Au-delà des ficelles que même Agatha Christie ne pourrait s’empêcher d’utiliser, le choix d’une enquête nous offrait – paradoxalement – une portée spirituelle. Car que cherche-t-on lors d’une enquête, mise à part la vérité ? Le lecteur – qu’il connaisse déjà ou pas Philippe Néri – suit l’enquête en se posant aussi les questions, en essayant d’y répondre, en s’interrogeant sur lui-même par rapport au saint présenté. En fait, chacun est invité à « être » Antonio Gallonio l’espace de 58 pages.
On comprend aussi pourquoi mettre Philippe Néri en personnage principal aurait été problématique quant à la modestie.

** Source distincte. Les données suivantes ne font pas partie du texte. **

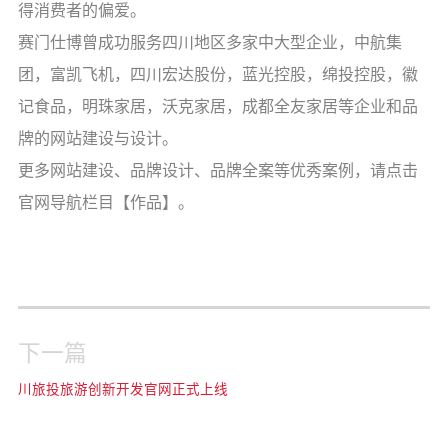
得消费者的偏爱。
赛门仕博曾成功服务四川地区多家中大型企业，中航集
团，富凯飞机，四川宏达股份，蓝光控股，绵投控股，徽
记食品，明珠家居，沃克家居，成都全友家居等企业和品
牌的网站建设与设计。
更多网站建设、品牌设计、品牌全案等优秀案例，请点击
官网导航栏目【作品】。
下一篇
川旅投旅游创新开发官网正式上线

Pour devenir saint soi-même, il vaut peut-être mieux ne pas « être » tel ou tel saint, mais plutôt le suivre vers le Christ. Et suivre d’autres saints encore à côté, tant qu’à faire, pour avoir encore plus de succès. D’ailleurs, c’est pour cela que nous vous avons représenté autant que possible d’autres saints gravitant autour de saint Philippe Néri. Même en dehors des pages de garde, vous croiserez par exemple Charles Borromée (p. 8), Ignace de Loyola (p. 30), Jean Leonardi (p. 38-39) ou encore François de Sales (p. 59). Saint Philippe n’a pas pu tout faire tout seul !
Dans une enquête, il y a toujours une progression (ici vers un succès, notre BD n’étant pas classée « affaire sans suite »). Le lecteur, chrétien ou pas, progresse aussi tout au long de l’enquête, en découvrant la vie du saint se dévoiler petit à petit.
Et Gallonio ! N’a-t-il pas progressé au long des pages ? Comparez le jeunot un peu foufou des débuts (p. 5, 11, 12) avec le prêtre ayant gagné en maturité vers la fin et qui perçoit qu’il côtoie des phénomènes qui le dépassent, une sainteté qu’il n’atteindra jamais (p. 48). Les saints ont par définition apporté quelque chose au monde : en le suivant de la sorte dans son hagiographie, nous espérons vous en imprégner et que cela fasse votre profit. A la fin, Gallonio va enfin témoigner : c’est ce que les auteurs ont fait dans cette BD et ce que – espérons ! – des lecteurs feront aussi, poussés par cette sorte d’ « Ite missa est ». Sortons témoigner tel Gallonio dans la dernière case !
Allez : un dernier aveu ! Sans que ce soit le film 6e Sens, procéder de la sorte avec une enquête et donc forcément avec des indices qui échappent lors d’une première lecture nous assure que vous retournerez à cette BD et que vous ne l’oublierez pas dans un coin.
Encore une fois, nous tenions ferme à l’historicité. En effet, Gallonio est bel et bien le 1er hagiographe de saint Philippe Néri. Dans la réalité, il lui aura fallu moins de 5 ans – avec les moyens de l’époque – pour sortir son ouvrage. Et s’il avait réellement commencé ses « repérages » du vivant du saint ? La chute de la BD (p. 61) voit se confondre en quelque sorte la déposition d’Antonio Gallonio au procès de canonisation de son ex-prévôt et le transport des épreuves pour l’impression de son ouvrage.